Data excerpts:
--*--
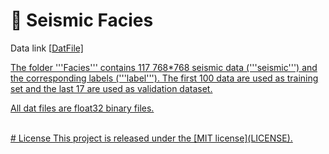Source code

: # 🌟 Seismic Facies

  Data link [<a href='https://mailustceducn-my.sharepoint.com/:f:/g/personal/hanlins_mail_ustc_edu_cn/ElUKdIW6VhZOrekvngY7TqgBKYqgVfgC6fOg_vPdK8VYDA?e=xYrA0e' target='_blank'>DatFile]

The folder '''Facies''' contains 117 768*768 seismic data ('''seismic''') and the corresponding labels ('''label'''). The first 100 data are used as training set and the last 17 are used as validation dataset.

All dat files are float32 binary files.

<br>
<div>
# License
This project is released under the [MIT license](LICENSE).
--*--
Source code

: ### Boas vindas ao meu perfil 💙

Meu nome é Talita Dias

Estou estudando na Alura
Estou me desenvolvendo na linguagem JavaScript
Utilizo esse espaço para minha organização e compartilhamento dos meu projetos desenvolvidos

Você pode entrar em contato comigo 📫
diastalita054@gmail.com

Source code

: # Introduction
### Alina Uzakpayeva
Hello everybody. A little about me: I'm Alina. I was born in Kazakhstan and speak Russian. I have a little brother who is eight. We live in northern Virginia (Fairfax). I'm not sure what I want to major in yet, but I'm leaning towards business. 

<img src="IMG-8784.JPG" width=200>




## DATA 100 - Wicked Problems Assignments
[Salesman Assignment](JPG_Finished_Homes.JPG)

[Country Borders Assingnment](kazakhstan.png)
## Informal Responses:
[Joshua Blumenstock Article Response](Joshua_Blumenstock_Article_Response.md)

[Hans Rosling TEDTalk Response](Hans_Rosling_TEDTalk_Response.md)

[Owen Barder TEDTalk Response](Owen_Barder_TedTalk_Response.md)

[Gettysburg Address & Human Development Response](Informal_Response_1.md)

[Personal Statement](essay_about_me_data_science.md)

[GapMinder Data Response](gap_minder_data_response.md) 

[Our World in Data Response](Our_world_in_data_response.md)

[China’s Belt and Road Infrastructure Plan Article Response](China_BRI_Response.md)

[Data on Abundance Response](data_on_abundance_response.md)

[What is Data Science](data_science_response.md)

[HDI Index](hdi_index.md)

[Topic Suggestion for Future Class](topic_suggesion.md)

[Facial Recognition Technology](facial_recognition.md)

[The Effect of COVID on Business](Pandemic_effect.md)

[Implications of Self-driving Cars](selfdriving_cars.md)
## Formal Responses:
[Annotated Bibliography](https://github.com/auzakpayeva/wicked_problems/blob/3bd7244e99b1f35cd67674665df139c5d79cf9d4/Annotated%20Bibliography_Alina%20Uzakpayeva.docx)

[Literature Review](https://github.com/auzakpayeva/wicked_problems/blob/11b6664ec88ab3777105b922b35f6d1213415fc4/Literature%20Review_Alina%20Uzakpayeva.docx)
--*--
- [Problem statement] Look back at the data above. Transcribe exactly the lines starting at the line that contains "[Personal Statement](essay_about_me_data_science.md)" and ending at the line that contains "[HDI Index](hdi_index.md)".

- [Answer space]
[Personal Statement](essay_about_me_data_science.md)

[GapMinder Data Response](gap_minder_data_response.md) 

[Our World in Data Response](Our_world_in_data_response.md)

[China’s Belt and Road Infrastructure Plan Article Response](China_BRI_Response.md)

[Data on Abundance Response](data_on_abundance_response.md)

[What is Data Science](data_science_response.md)

[HDI Index](hdi_index.md)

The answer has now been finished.